WHAT YOU WILL DO |
Give the data again exactly, from its opening line through the line in which "Desatascar Tuberías o" appears.

Saved data entries |

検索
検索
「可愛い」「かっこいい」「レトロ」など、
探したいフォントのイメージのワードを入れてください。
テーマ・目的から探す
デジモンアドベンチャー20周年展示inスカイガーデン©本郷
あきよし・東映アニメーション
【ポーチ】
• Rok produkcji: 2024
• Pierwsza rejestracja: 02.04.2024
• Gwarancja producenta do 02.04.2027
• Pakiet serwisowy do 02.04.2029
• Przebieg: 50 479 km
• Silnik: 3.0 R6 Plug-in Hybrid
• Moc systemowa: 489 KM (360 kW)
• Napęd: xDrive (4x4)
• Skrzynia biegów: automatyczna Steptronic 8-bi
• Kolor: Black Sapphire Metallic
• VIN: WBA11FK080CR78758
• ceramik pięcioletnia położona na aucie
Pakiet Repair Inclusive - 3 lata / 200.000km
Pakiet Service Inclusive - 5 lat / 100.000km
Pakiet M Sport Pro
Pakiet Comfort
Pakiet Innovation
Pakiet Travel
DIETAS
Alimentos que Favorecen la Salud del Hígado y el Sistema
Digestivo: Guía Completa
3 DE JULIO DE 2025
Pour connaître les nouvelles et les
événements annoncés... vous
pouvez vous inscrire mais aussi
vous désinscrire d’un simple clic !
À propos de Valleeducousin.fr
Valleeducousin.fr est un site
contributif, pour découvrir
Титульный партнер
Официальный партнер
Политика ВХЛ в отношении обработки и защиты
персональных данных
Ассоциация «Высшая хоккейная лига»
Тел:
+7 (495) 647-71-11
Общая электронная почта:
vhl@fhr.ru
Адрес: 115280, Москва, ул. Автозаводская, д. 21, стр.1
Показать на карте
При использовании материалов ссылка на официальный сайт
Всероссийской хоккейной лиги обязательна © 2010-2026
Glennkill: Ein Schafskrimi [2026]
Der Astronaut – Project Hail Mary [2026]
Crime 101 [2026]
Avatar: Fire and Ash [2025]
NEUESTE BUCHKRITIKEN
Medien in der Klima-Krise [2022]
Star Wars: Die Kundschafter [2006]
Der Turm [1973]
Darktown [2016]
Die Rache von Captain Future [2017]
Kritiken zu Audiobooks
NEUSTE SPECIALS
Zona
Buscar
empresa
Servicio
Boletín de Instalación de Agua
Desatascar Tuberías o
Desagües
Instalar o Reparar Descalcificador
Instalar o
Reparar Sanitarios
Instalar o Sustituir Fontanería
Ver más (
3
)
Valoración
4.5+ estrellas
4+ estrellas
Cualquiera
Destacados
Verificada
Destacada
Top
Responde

SOLUTION FOR THIS PROBLEM |
検索
検索
「可愛い」「かっこいい」「レトロ」など、
探したいフォントのイメージのワードを入れてください。
テーマ・目的から探す
デジモンアドベンチャー20周年展示inスカイガーデン©本郷
あきよし・東映アニメーション
【ポーチ】
• Rok produkcji: 2024
• Pierwsza rejestracja: 02.04.2024
• Gwarancja producenta do 02.04.2027
• Pakiet serwisowy do 02.04.2029
• Przebieg: 50 479 km
• Silnik: 3.0 R6 Plug-in Hybrid
• Moc systemowa: 489 KM (360 kW)
• Napęd: xDrive (4x4)
• Skrzynia biegów: automatyczna Steptronic 8-bi
• Kolor: Black Sapphire Metallic
• VIN: WBA11FK080CR78758
• ceramik pięcioletnia położona na aucie
Pakiet Repair Inclusive - 3 lata / 200.000km
Pakiet Service Inclusive - 5 lat / 100.000km
Pakiet M Sport Pro
Pakiet Comfort
Pakiet Innovation
Pakiet Travel
DIETAS
Alimentos que Favorecen la Salud del Hígado y el Sistema
Digestivo: Guía Completa
3 DE JULIO DE 2025
Pour connaître les nouvelles et les
événements annoncés... vous
pouvez vous inscrire mais aussi
vous désinscrire d’un simple clic !
À propos de Valleeducousin.fr
Valleeducousin.fr est un site
contributif, pour découvrir
Титульный партнер
Официальный партнер
Политика ВХЛ в отношении обработки и защиты
персональных данных
Ассоциация «Высшая хоккейная лига»
Тел:
+7 (495) 647-71-11
Общая электронная почта:
vhl@fhr.ru
Адрес: 115280, Москва, ул. Автозаводская, д. 21, стр.1
Показать на карте
При использовании материалов ссылка на официальный сайт
Всероссийской хоккейной лиги обязательна © 2010-2026
Glennkill: Ein Schafskrimi [2026]
Der Astronaut – Project Hail Mary [2026]
Crime 101 [2026]
Avatar: Fire and Ash [2025]
NEUESTE BUCHKRITIKEN
Medien in der Klima-Krise [2022]
Star Wars: Die Kundschafter [2006]
Der Turm [1973]
Darktown [2016]
Die Rache von Captain Future [2017]
Kritiken zu Audiobooks
NEUSTE SPECIALS
Zona
Buscar
empresa
Servicio
Boletín de Instalación de Agua
Desatascar Tuberías o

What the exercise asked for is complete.